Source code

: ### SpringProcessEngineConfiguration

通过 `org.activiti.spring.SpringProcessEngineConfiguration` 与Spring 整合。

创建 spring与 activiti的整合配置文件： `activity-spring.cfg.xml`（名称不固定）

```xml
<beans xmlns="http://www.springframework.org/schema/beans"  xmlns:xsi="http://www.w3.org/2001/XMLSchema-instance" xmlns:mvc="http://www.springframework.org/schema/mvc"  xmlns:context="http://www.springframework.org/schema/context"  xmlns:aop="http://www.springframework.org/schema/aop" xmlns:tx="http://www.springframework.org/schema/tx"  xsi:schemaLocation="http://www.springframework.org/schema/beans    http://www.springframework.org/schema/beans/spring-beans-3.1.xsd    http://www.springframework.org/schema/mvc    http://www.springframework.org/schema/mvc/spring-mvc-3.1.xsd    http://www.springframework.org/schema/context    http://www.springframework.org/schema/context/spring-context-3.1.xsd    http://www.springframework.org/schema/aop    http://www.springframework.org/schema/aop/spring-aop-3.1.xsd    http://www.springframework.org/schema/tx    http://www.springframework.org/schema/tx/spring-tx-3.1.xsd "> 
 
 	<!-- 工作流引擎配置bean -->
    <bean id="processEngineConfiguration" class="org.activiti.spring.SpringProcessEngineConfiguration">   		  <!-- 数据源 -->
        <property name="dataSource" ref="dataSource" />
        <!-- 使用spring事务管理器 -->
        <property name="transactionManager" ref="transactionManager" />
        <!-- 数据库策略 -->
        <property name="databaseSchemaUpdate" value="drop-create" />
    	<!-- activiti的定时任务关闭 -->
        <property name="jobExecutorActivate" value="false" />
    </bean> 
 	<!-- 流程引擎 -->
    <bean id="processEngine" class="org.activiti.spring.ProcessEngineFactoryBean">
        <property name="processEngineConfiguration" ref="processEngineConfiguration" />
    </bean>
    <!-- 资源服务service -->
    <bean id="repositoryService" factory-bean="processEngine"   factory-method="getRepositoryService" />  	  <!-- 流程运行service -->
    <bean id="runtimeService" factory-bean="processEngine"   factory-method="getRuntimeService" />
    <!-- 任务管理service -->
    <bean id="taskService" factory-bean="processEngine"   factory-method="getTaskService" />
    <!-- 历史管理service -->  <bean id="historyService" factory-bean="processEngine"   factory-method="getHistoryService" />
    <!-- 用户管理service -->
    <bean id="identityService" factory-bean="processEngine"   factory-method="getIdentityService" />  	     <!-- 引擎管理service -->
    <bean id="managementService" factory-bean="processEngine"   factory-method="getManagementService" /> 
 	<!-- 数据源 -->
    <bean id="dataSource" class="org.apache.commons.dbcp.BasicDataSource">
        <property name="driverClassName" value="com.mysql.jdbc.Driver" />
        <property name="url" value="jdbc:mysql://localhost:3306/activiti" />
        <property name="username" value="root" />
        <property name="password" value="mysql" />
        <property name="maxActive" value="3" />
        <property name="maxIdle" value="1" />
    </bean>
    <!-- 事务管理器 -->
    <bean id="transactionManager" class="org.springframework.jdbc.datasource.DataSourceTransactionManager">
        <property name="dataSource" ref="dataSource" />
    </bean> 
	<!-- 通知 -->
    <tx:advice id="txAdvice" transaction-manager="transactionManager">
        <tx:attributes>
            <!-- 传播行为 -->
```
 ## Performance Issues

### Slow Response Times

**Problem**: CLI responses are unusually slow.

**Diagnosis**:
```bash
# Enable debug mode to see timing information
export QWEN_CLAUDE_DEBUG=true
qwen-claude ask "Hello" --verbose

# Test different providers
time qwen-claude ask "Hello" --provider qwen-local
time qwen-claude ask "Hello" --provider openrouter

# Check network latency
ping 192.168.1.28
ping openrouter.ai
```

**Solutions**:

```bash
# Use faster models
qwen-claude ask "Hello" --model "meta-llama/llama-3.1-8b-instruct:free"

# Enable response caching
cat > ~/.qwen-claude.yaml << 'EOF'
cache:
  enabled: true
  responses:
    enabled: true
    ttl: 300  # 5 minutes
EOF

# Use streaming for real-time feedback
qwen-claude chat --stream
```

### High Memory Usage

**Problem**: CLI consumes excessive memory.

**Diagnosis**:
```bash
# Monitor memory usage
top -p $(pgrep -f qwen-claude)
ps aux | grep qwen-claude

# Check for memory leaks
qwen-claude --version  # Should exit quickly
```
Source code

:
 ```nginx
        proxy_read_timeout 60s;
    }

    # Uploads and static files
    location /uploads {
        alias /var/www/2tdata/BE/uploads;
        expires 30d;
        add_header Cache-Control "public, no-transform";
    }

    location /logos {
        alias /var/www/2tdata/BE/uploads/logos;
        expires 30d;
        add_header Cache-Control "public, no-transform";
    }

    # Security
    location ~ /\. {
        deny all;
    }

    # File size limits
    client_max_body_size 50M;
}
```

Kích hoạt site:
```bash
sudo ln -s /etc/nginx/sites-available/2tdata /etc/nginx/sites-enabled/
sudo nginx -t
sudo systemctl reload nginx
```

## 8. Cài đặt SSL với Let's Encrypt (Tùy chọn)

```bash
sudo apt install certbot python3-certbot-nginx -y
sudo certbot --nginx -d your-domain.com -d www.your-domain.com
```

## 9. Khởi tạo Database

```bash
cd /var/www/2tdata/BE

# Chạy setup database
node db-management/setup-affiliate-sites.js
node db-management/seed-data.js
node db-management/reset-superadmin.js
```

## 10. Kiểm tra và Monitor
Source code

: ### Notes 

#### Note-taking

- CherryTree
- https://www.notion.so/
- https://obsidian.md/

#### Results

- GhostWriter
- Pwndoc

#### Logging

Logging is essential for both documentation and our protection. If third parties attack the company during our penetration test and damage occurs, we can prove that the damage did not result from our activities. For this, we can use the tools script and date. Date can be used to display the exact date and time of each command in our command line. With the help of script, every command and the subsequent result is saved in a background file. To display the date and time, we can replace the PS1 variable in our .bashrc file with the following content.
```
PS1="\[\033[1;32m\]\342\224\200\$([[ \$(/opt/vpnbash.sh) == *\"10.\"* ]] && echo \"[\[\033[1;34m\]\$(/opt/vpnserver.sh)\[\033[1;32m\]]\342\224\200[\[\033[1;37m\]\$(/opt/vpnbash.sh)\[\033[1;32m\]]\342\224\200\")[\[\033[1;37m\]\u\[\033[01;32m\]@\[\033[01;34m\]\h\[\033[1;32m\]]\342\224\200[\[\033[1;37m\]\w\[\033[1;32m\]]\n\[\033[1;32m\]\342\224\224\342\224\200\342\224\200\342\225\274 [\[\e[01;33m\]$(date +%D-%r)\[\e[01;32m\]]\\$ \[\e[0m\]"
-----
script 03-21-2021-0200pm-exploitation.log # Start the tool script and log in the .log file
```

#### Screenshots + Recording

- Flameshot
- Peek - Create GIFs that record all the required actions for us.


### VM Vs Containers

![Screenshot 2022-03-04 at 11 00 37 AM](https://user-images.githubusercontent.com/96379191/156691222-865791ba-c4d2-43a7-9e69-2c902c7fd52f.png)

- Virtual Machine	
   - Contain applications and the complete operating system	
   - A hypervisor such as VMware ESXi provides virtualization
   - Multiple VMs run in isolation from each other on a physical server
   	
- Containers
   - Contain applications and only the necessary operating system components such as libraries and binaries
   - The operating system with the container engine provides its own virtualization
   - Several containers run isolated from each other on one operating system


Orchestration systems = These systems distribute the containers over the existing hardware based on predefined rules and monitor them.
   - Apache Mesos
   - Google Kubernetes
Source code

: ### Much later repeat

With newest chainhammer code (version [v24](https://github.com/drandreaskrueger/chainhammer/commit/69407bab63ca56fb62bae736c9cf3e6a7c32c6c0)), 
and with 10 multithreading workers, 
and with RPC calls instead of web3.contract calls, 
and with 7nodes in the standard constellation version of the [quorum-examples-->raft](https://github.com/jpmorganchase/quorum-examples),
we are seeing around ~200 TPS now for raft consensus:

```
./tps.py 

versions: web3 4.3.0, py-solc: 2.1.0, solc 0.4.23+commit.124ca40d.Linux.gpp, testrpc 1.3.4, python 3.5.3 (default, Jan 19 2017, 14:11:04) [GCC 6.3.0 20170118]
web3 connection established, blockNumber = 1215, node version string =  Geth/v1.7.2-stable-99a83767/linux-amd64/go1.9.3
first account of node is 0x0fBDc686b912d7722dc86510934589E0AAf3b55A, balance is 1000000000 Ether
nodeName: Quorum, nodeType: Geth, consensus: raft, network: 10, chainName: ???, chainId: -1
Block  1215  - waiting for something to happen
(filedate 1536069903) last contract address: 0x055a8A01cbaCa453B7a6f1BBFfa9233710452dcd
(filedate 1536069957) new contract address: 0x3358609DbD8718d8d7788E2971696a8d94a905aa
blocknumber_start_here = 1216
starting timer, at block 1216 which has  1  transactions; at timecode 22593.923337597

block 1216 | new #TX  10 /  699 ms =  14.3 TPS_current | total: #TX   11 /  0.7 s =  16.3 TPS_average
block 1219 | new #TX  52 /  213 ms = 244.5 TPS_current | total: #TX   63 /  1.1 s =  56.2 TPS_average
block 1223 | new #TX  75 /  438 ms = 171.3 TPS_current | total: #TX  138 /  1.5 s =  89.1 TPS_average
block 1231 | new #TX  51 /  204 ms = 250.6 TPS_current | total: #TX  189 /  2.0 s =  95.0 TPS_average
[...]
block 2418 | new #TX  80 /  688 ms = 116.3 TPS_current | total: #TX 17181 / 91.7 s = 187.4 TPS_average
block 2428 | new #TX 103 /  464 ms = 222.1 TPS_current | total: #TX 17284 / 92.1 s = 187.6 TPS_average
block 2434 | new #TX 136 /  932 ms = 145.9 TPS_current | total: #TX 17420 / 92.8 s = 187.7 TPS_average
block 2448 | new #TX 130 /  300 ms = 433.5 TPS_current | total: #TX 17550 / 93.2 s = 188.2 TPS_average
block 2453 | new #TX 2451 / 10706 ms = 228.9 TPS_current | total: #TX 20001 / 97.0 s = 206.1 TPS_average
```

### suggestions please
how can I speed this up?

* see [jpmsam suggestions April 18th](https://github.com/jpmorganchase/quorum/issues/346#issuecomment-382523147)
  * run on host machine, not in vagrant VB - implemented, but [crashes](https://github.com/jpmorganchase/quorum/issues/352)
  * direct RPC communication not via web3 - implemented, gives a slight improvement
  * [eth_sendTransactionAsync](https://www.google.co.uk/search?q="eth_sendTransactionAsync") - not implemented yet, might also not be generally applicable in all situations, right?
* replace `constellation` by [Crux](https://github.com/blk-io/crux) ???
________________________________________
▶ **YOUR GOAL**
For every line in the data above that has the string "transactionManager", return that line.

▶ **ANSWER TO THIS PROBLEM**
        <property name="transactionManager" ref="transactionManager" />
    <bean id="transactionManager" class="org.springframework.jdbc.datasource.DataSourceTransactionManager">
    <tx:advice id="txAdvice" transaction-manager="transactionManager">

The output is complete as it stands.